India’s budget and current-account deficits are responsible for the rupee’s slide, Finance Minister Palaniappan Chidambaram said in New Delhi yesterday. The government is taking steps to contain the shortfall in the broadest measure of trade to within $70 billion in the year through March 2014, he added, compared with an unprecedented $87.8 billion the previous period.
The Reserve Bank of India will operate a special foreign exchange swap facility to meet the daily dollar needs of state-owned oil marketing companies, it said in a statement on website. The central bank will sell and buy dollar-rupee swaps for a fixed tenor through a designated bank for Indian Oil Corp, Bharat Petroleum Corp. and Hindustan Petroleum Corp., it said.
Prime Minister Manmohan Singh won a rare victory by passing a landmark bill through the lower house of parliament on Aug. 26 that expands the world’s biggest food program, a key plank of his party’s re-election strategy. The plan involves spending about 1.25 trillion rupees ($18.3 billion) in subsidies each year, potentially worsening the fiscal gap.
The nation’s petroleum imports averaged $14.2 billion in the first seven months, compared with $13.9 billion a year earlier, official data show. The government will devise by mid-September a plan to cut energy imports, Oil Minister Veerappa Moily said in New Delhi today.

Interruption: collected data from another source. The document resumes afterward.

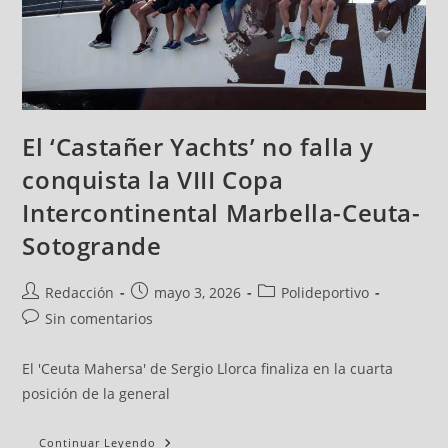
El ‘Castañer Yachts’ no falla y
conquista la VIII Copa
Intercontinental Marbella-Ceuta-
Sotogrande
Redacción
mayo 3, 2026
Polideportivo
Sin comentarios
El 'Ceuta Mahersa' de Sergio Llorca finaliza en la cuarta
posición de la general
Continuar Leyendo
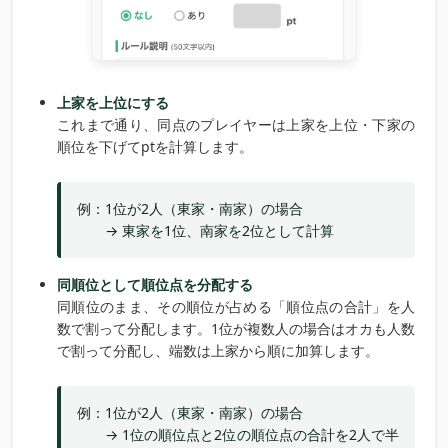
上家を上位にする
これまで通り、同点のプレイヤーは上家を上位・下家の
順位を下げてptを計算します。
例：1位が2人（東家・南家）の場合
→ 東家を1位、南家を2位として計算
同順位として順位点を分配する
同順位のまま、その順位が占める「順位点の合計」を人
数で割って分配します。1位が複数人の場合はオカも人数
で割って分配し、端数は上家から順に加算します。
例：1位が2人（東家・南家）の場合
→ 1位の順位点と2位の順位点の合計を2人で半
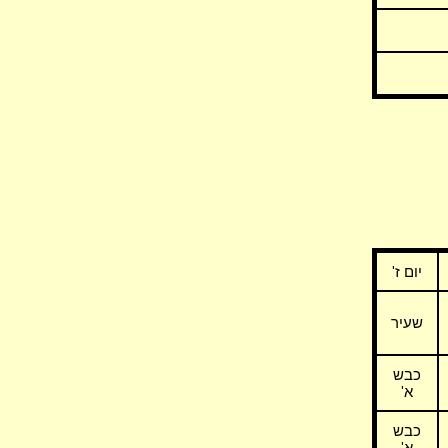
יום ז'
שעיר
כבש
א'
כבש
א'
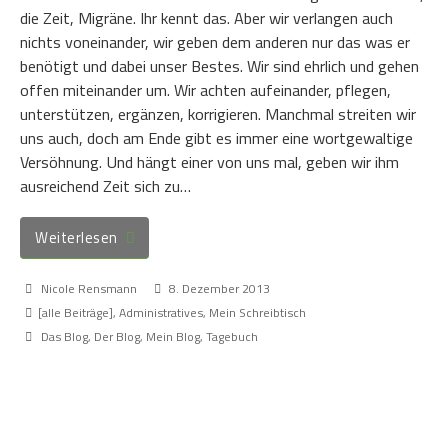
die Zeit, Migräne. Ihr kennt das. Aber wir verlangen auch
nichts voneinander, wir geben dem anderen nur das was er
benötigt und dabei unser Bestes. Wir sind ehrlich und gehen
offen miteinander um. Wir achten aufeinander, pflegen,
unterstützen, ergänzen, korrigieren. Manchmal streiten wir
uns auch, doch am Ende gibt es immer eine wortgewaltige
Versöhnung. Und hängt einer von uns mal, geben wir ihm
ausreichend Zeit sich zu…
Weiterlesen
Nicole Rensmann
8. Dezember 2013
[alle Beiträge]
,
Administratives
,
Mein Schreibtisch
Das Blog
,
Der Blog
,
Mein Blog
,
Tagebuch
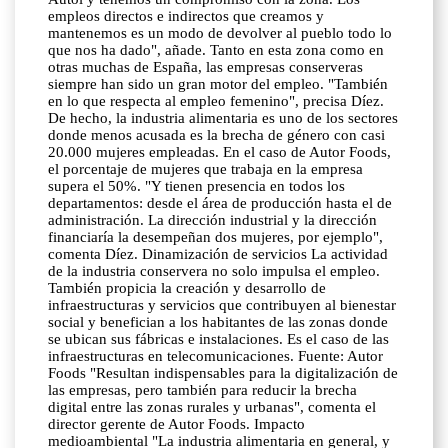
empleos directos e indirectos que creamos y
mantenemos es un modo de devolver al pueblo todo lo
que nos ha dado", añade. Tanto en esta zona como en
otras muchas de España, las empresas conserveras
siempre han sido un gran motor del empleo. "También
en lo que respecta al empleo femenino", precisa Díez.
De hecho, la industria alimentaria es uno de los sectores
donde menos acusada es la brecha de género con casi
20.000 mujeres empleadas. En el caso de Autor Foods,
el porcentaje de mujeres que trabaja en la empresa
supera el 50%. "Y tienen presencia en todos los
departamentos: desde el área de producción hasta el de
administración. La dirección industrial y la dirección
financiaría la desempeñan dos mujeres, por ejemplo",
comenta Díez. Dinamización de servicios La actividad
de la industria conservera no solo impulsa el empleo.
También propicia la creación y desarrollo de
infraestructuras y servicios que contribuyen al bienestar
social y benefician a los habitantes de las zonas donde
se ubican sus fábricas e instalaciones. Es el caso de las
infraestructuras en telecomunicaciones. Fuente: Autor
Foods "Resultan indispensables para la digitalización de
las empresas, pero también para reducir la brecha
digital entre las zonas rurales y urbanas", comenta el
director gerente de Autor Foods. Impacto
medioambiental "La industria alimentaria en general, y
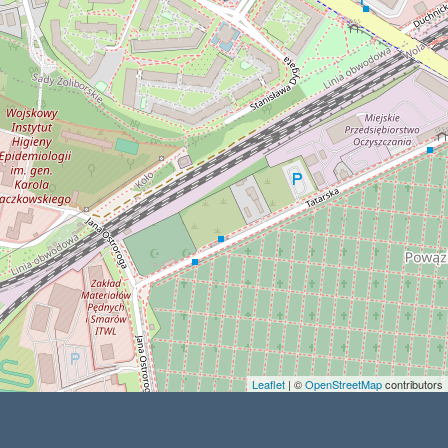
Leaflet
| ©
OpenStreetMap
contributors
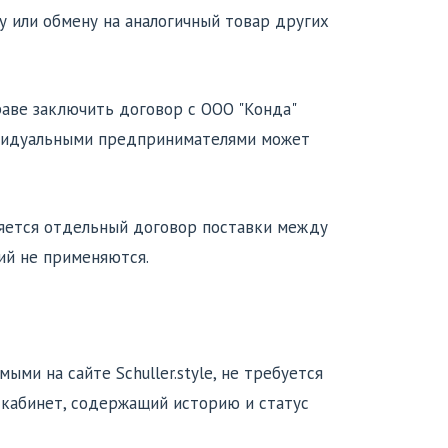
 или обмену на аналогичный товар других
праве заключить договор с ООО "Конда"
ивидуальными предпринимателями может
рмляется отдельный договор поставки между
ий не применяются.
мыми на сайте Schuller.style, не требуется
 кабинет, содержащий историю и статус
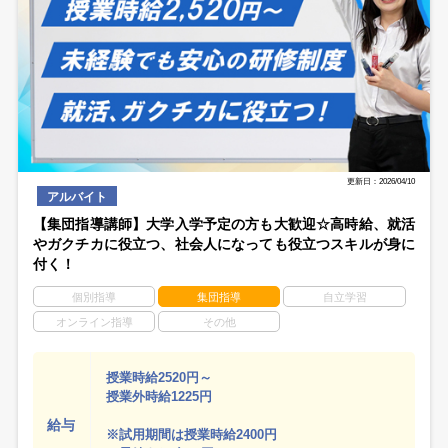
更新日：2026/04/10
アルバイト
【集団指導講師】大学入学予定の方も大歓迎☆高時給、就活
やガクチカに役立つ、社会人になっても役立つスキルが身に
付く！
個別指導
集団指導
自立学習
オンライン指導
その他
授業時給2520円～
授業外時給1225円
給与
※試用期間は授業時給2400円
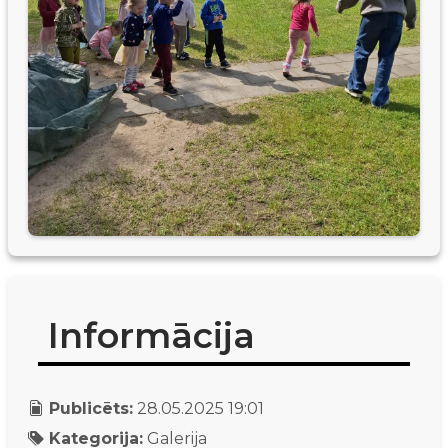
Informācija
Publicēts:
28.05.2025 19:01
Kategorija:
Galerija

India’s gross domestic product probably rose 4.6 percent in the three months ended June 30, the least since the first quarter of 2009, according to the median of 41 estimates in a Bloomberg survey before official data due Aug. 30. BNP Paribas today cut its growth forecast for India for this fiscal year to 3.7 percent from 5.2 percent, after the Reserve Bank of India engineered a cash crunch last month to shore up the rupee. That would be the slowest pace since 1992.
Indian stocks may extend this year’s declines because of the nation’s external deficits and the capital flight from emerging markets, according to Goldman Sachs Group Inc.
“We are not yet prepared to say we have hit the lows and therefore it’s time to go and turn more positive” on Indian shares, Timothy Moe, Chief Asia Pacific Equity Strategist at Goldman Sachs, said in an interview with Bloomberg TV India.
One-month implied volatility in the rupee, a measure of expected moves in the exchange rate used to price options, jumped 491 basis points to 22.24 percent, the highest since January 2009.
Credit-default swaps insuring the debt of State Bank of India, considered a proxy for the sovereign, against non-payment climbed 111 basis points this month to 371 as of Aug. 27, CMA prices show. The contracts jumped 64 basis points last quarter, the most since the three months to Sept. 30, 2011.
Three-month onshore rupee forwards fell 1.1 percent to 70.52 per dollar, data compiled by Bloomberg show. Offshore non-deliverable contracts advanced 1.1 percent to 69.64. Forwards are agreements to buy or sell assets at a set price and date. Non-deliverable contracts are settled in dollars.
Since the start of July, Indian policy makers have curbed trading in foreign-exchange derivatives, restricted cash supply and asked foreign investors to prove they aren’t speculating on the rupee, in an attempt to arrest the currency’s slide.
“Quite clearly, there is panic in the market which is exacerbated by the fact that the measures invoked so far have delivered limited results,” Madan Sabnavis and Anuja Jaripatke, economists at Credit Analysis & Research Ltd. in Mumbai, wrote in a report today. “The Fed meeting in September will provide more clarity on currencies, and till then it is unlikely that the rupee will stabilize.”